This weekend I had the great opportunity to go to the Springfield Jazz Festival. Blues to Green Inc. made this free festival possible so that people of many different communities could unite in the urban center of Western Massachusetts to share their love for music and art, thus spreading a more positive image of the greater Springfield area.
|Dr. Lonnie Smith|
I had the good fortune to see the Jeff Holmes Quartet with Dawning Holmes, Elan Trotman, Avery Sharpe and the New England Gospel Choir with Angel Rose & Charles Neville and Big Chief Donald Harrison with special guest Dr. Lonnie Smith.
Get on up - Springfield Jazz Festival
The Springfield Jazz Festival, much like the Cambridge Jazz Festival I recently attended, was truly family friendly. With an art tent, plenty of food vendors, festival merchandise and other community businesses, you could listen to the music while walking around the beautiful downtown area. There was a main stage, as well as a community stage in a neighboring church, highlighting local talent as well as national acts.
|Jeff Holmes Quartet|
The first act I caught was the Jeff Holmes Quartet with Dawning Holmes. Jeff Holmes is a professor of music and the director of jazz and African-American music studies at UMass Amherst. Blending original music with a classic setup, Holmes' band reminded me a bit of saxophonist Michael Brecker's groups.
Watch Michael Brecker play, "Softly As In A Morning Sunrise":
|Wofa African Drum|
In-between the musical acts there were performances by the Movement Project and Wofa African Drum and Dance ensemble in Springfield's Court Square. The Movement Project is a nonprofit that helps local kids dance, play instruments, take fitness classes and perform to led happier, healthier lives. It is always nice to see the intersection between music and dance, and how they truly go together.
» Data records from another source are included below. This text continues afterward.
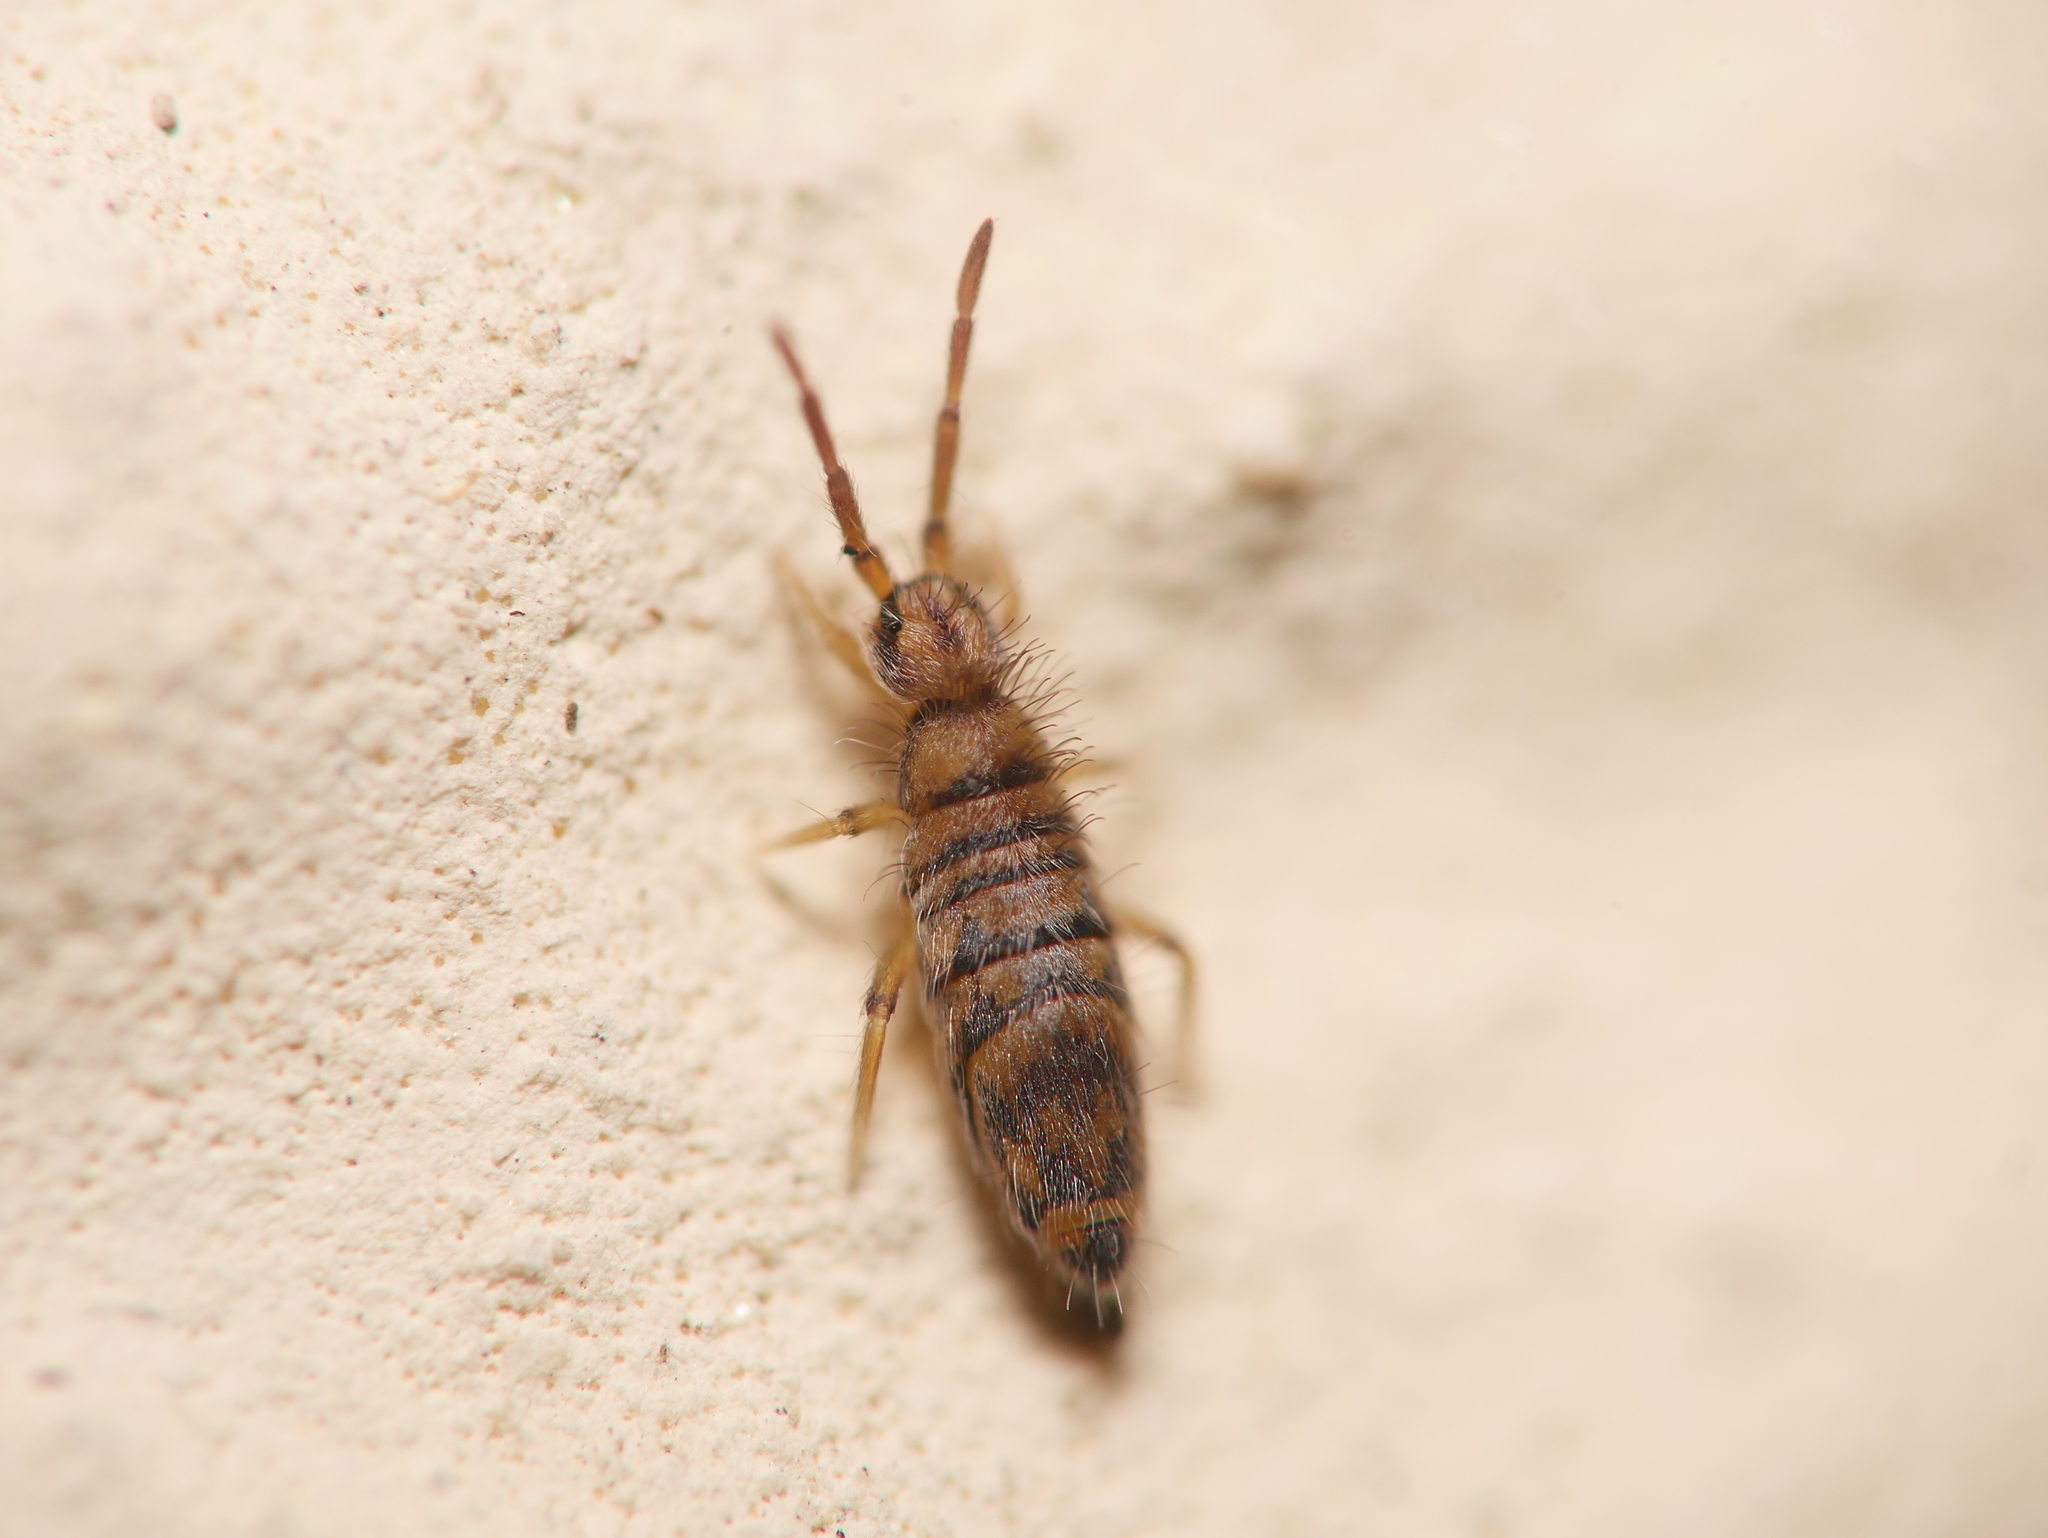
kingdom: Animalia
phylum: Arthropoda
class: Collembola
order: Entomobryomorpha
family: Entomobryidae
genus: Entomobrya
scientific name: Entomobrya multifasciata
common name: Springtail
Afterwards, saxophonist Elan Trotman melded music from his native Barbados with jazz. Trotman exhibited a variety of influences, playing everything from original music to Ed Sheeran's "We Found Love" and Sonny Rollins' "Don't Stop the Carnival".
Watch Sonny Rollins play, "Don't Stop the Carnival":
Trotman's blend of Barbados music with jazz and pop created an array of catchy, danceable songs. Trotman's full, warm tone blended with the steel drums in his band to take the audience to the islands. Showcasing the Barbados sound, Trotman's original, "Funkalypso" blended funk and calypso music.
Watch Elan Trotman play, "Funkalypso":
|Avery Sharpe and Charles Neville|
Bassist Avery Sharpe has played with countless jazz legends, from Wynton Marsalis to Pat Metheny and McCoy Tyner. What's even more exciting is that Sharpe grew up in Springfield, MA. Before his group played, the mayor honored him by declaring August 8th Avery Sharpe day in the city of Springfield. This honor was touching to witness, and surely inspired countless people in the audience to see a homegrown legend.
Watch Sharpe play with McCoy Tyner:
|Angel Rose and the New England Gospel Choir|
For his set, Sharpe was joined by the New England Gospel Choir, vocalist Angel Rose and saxophonist Charles Neville to share his most recent project, "Sharpe meets Tharpe", a salute to gospel singer, Rosetta Tharpe. A standout of his set, Sharpe rearranged "Down By The Riverside" from a major key to a minor key, lending a solemn nature to the spiritual. Rose stunned the audience with a passionate rendition of Tharpe's "Up Above My Head" with call and response between the choir.
Listen to Sister Rosetta Tharpe sing, "Down By The Riverside":
Big Chief Donald Harrison is a jazz saxophonist, singer, actor, teacher and mentor that developed "nouveau swing", a combination of "Afro-New Orleans" style, R&B, hip hop, soul, rock and jazz. This 'catch all' term, however, didn't describe the sheer energy, power and fun Harrison brought to the stage, spontaneously bursting into a rendition of James Brown's "Get On Up".
Listen to James Brown sing "Get On Up":
Watch Donald Harrison play, "Watermelon Man":
|Dr. Lonnie Smith|
Organist, Dr. Lonnie Smith, joined Harrison after a couple songs, kicking it off with the standard "I've Never Been In Love Before". Smith is a Hammond-B3 legend, having played 'soul jazz' with George Benson and Lou Donaldson among others. An accordionist even joined the group for a couple of songs, bringing an entirely new sound to the music, surprisingly blending well with the timbre of the organ.
Watch Dr. Lonnie Smith play, "In The Beginning":
Harrison and Smith interacted with the audience by getting everyone to dance regardless of who they were or where they were from. Springfield was on its feet dancing the evening away!
What was so beautiful about the Springfield Jazz Festival was that the people were so friendly and welcoming. Springfield, and Massachusetts as a state, has a lot of music, jazz and beyond, with some very strong communities. Whether the crowd was dancing during Donald Harrison's rendition of "Get on up" or embracing old and new friends, the sense of unity was golden.